The Department of Justice, through Assistant Attorney General Harmeet Dhillon, has publicly declared it will continue to pursue criminal charges related to the disruption at Cities Church in St. Paul — and singled out Don Lemon as a subject of that scrutiny. Dhillon told interviewers the department sees potential violations of statutes used in past protest prosecutions and pointed to social-media admissions she says undercut a journalistic defense.
But a federal magistrate judge recently declined to sign off on the particular complaint seeking charges against Lemon, a development that raises real questions about the strength of the DOJ’s initial presentation. That procedural rebuke does not end the matter; prosecutors can still pursue a grand jury or rework their filings, and the dispute now reads as much like a legal skirmish as a substantive win for press immunity.

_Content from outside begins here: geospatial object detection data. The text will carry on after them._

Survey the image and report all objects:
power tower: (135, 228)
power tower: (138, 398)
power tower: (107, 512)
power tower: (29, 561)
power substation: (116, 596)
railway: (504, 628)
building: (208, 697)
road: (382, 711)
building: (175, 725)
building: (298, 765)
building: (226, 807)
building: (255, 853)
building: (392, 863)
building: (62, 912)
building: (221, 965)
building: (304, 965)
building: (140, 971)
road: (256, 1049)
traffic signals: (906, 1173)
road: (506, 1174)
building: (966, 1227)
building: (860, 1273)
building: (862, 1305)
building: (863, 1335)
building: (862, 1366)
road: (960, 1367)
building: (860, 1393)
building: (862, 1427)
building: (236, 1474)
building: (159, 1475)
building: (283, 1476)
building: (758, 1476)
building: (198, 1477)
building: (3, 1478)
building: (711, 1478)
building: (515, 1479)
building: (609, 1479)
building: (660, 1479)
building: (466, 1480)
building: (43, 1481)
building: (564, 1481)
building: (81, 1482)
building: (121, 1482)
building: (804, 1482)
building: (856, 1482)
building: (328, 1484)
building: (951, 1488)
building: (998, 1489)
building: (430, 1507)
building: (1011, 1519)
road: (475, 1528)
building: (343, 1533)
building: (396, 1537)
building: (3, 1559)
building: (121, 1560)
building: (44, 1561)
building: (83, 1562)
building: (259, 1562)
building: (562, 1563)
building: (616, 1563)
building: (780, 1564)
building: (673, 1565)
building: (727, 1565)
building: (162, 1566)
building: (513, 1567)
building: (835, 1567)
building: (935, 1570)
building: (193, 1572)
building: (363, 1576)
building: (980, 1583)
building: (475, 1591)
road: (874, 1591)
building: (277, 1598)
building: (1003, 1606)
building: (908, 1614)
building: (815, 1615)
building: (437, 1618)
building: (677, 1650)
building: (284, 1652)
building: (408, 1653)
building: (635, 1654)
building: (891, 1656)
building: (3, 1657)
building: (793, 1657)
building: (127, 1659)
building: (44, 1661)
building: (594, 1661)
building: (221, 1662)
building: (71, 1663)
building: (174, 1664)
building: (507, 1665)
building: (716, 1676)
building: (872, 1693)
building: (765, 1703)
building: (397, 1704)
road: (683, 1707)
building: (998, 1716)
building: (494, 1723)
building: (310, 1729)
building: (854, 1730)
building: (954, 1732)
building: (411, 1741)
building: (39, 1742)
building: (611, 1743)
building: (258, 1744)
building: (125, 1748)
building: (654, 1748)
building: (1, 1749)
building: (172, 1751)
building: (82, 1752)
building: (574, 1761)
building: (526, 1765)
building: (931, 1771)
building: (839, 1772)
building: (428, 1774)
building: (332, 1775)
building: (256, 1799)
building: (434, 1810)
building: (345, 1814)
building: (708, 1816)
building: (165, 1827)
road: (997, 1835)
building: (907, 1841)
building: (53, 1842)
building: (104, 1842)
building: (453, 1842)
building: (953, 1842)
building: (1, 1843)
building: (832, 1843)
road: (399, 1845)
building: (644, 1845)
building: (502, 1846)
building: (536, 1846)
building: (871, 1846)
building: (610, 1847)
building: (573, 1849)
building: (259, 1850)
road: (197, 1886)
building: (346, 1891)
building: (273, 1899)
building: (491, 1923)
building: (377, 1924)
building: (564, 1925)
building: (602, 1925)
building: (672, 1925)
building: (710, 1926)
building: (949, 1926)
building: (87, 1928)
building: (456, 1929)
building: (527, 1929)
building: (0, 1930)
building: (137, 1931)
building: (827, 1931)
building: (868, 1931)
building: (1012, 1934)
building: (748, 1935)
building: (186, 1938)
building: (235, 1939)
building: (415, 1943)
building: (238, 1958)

Reports show federal agents did arrest several participants in the church disruption, and the docket briefly listed Lemon before his name disappeared from public filings, suggesting the case is being handled with both publicity and caution. The DOJ’s posture — loudly promising prosecutions while being rebuffed by a judge — smells of politics as much as it does law. Conservatives should be vigilant about politicized enforcement, but they should also insist that violations of worship and private safety be taken seriously, no matter who’s involved.

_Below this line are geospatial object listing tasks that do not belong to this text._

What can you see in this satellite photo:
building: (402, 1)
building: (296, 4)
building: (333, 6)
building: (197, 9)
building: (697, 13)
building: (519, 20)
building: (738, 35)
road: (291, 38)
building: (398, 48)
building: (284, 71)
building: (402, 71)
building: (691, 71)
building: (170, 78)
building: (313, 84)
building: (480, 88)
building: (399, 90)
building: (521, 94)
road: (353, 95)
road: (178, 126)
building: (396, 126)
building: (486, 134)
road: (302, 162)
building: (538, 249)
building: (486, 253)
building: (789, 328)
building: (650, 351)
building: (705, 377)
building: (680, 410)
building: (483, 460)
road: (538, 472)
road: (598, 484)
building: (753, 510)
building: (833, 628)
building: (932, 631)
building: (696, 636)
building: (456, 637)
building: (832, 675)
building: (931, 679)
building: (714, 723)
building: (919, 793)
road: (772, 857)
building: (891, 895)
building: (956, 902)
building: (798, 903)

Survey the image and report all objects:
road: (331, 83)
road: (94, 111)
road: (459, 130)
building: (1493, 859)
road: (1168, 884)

Lemon’s defenders insist his presence was journalistic, while prosecutors say his livestreaming and comments show foreknowledge and complicity — a factual fight that will determine whether this is protected reporting or coordinated disruption. Media elites cannot claim an automatic shield when footage and statements suggest active planning; if journalism becomes a license to terrorize congregations, we will see a dangerous and destructive precedent.

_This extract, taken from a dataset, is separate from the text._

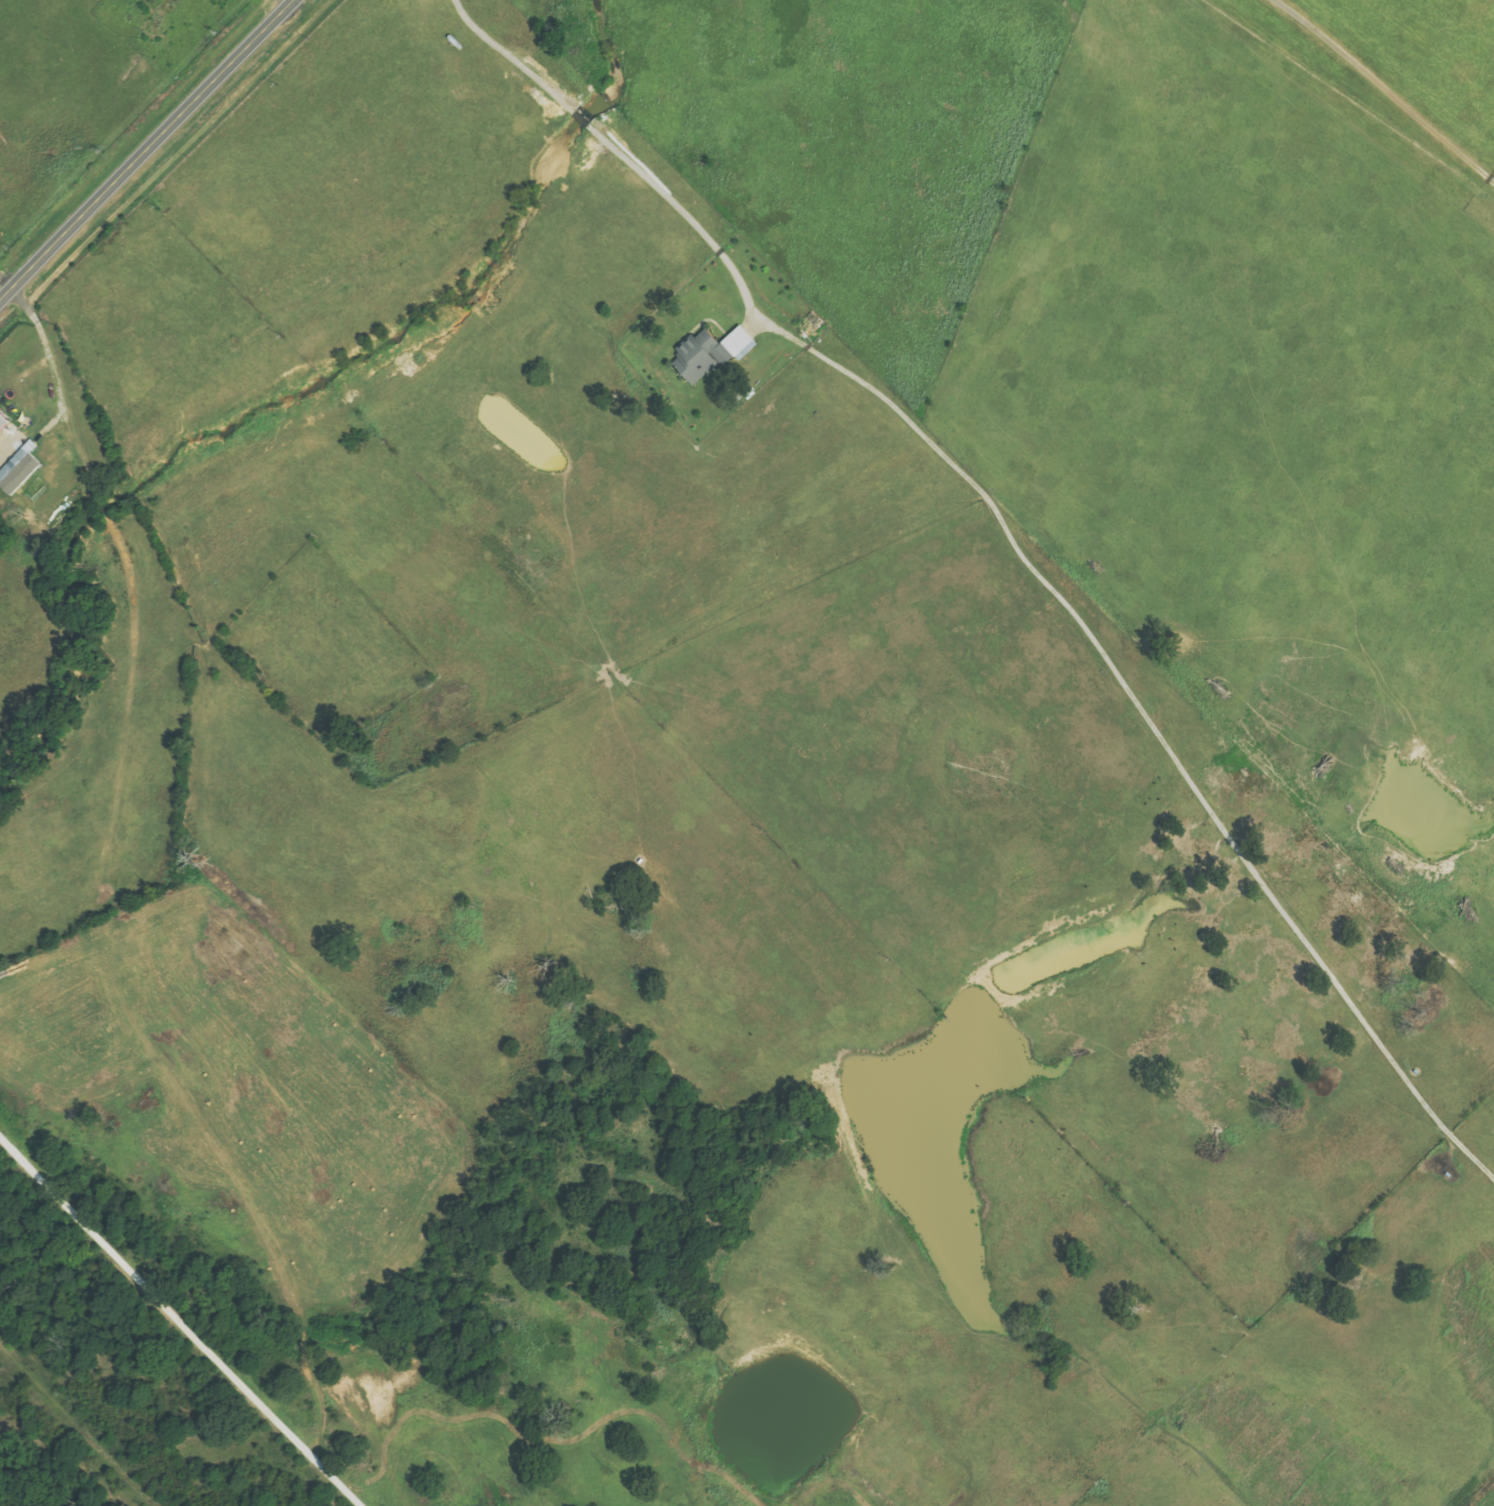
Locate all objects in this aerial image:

The posture the DOJ has taken — invoking long-arm civil rights statutes and promising “zero tolerance” for attacks on houses of worship — is appropriate if applied uniformly, but troubling if wielded selectively as a tool of political theater. The public deserves a clean, transparent prosecution if the facts support it, and conservatives rightly should demand both accountability for those who violated sacred space and resistance to any appearance that justice is being weaponized for partisan ends.